• _ABOUT THIS TASK_
Count the lines in the rows below that contain the string "bewegen", with uppercase and lowercase letters matching exactly. Give only the number.
┌────────
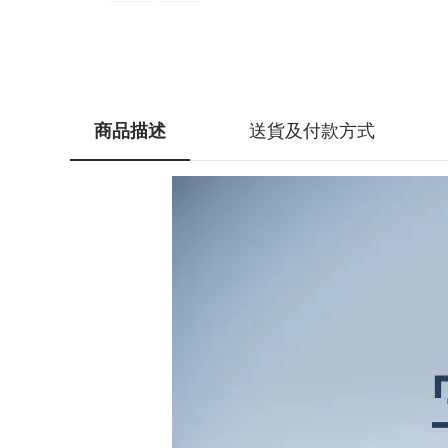
商品描述
送貨及付款方式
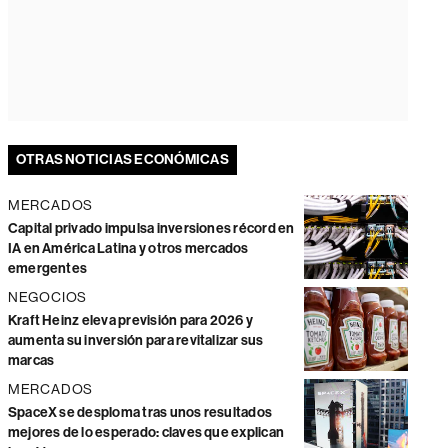
OTRAS NOTICIAS ECONÓMICAS
MERCADOS
Capital privado impulsa inversiones récord en
IA en América Latina y otros mercados
emergentes
NEGOCIOS
Kraft Heinz eleva previsión para 2026 y
aumenta su inversión para revitalizar sus
marcas
MERCADOS
SpaceX se desploma tras unos resultados
mejores de lo esperado: claves que explican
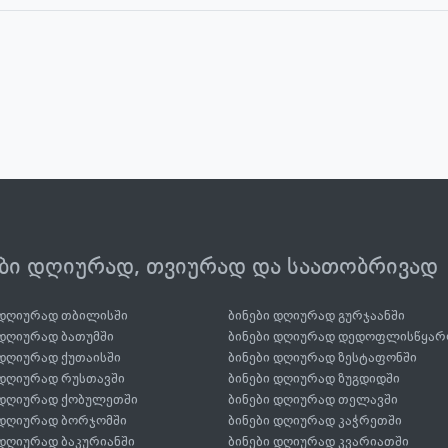
ები დღიურად, თვიურად და საათობრივად
 დღიურად თბილისში
ბინები დღიურად გურჯაანში
 დღიურად ბათუმში
ბინები დღიურად დედოფლისწყარ
 დღიურად ქუთაისში
ბინები დღიურად ზესტაფონში
 დღიურად რუსთავში
ბინები დღიურად ზუგდიდში
 დღიურად ქობულეთში
ბინები დღიურად თელავში
 დღიურად ბორჯომში
ბინები დღიურად კაჭრეთში
 დღიურად ბაკურიანში
ბინები დღიურად კვარიათში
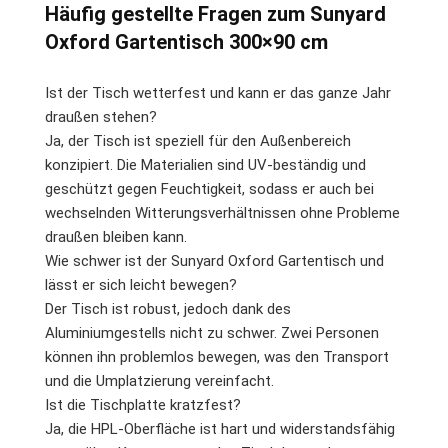
Häufig gestellte Fragen zum Sunyard
Oxford Gartentisch 300×90 cm
Ist der Tisch wetterfest und kann er das ganze Jahr
draußen stehen?
Ja, der Tisch ist speziell für den Außenbereich
konzipiert. Die Materialien sind UV-beständig und
geschützt gegen Feuchtigkeit, sodass er auch bei
wechselnden Witterungsverhältnissen ohne Probleme
draußen bleiben kann.
Wie schwer ist der Sunyard Oxford Gartentisch und
lässt er sich leicht bewegen?
Der Tisch ist robust, jedoch dank des
Aluminiumgestells nicht zu schwer. Zwei Personen
können ihn problemlos bewegen, was den Transport
und die Umplatzierung vereinfacht.
Ist die Tischplatte kratzfest?
Ja, die HPL-Oberfläche ist hart und widerstandsfähig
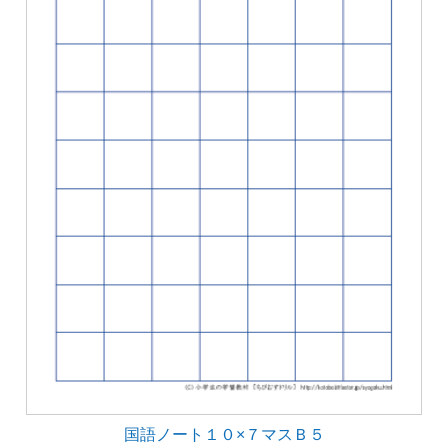
国語ノート１０×７マスＢ５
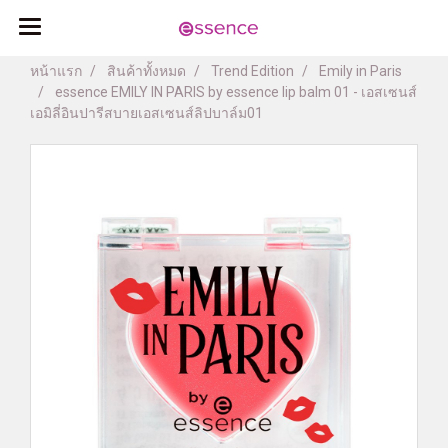
หน้าแรก
สินค้าทั้งหมด
Trend Edition
Emily in Paris
essence EMILY IN PARIS by essence lip balm 01 - เอสเซนส์
เอมิลี่อินปารีสบายเอสเซนส์ลิปบาล์ม01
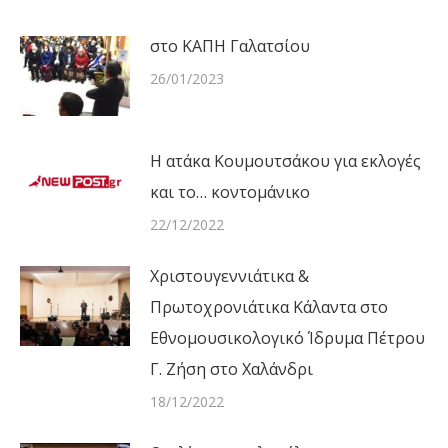
στο ΚΑΠΗ Γαλατσίου
26/01/2023
Η ατάκα Κουμουτσάκου για εκλογές
και το… κοντομάνικο
22/12/2022
Χριστουγεννιάτικα &
Πρωτοχρονιάτικα Κάλαντα στο
Εθνομουσικολογικό Ίδρυμα Πέτρου
Γ. Ζήση στο Χαλάνδρι
18/12/2022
└────────
• _PROBLEM SOLUTION_
2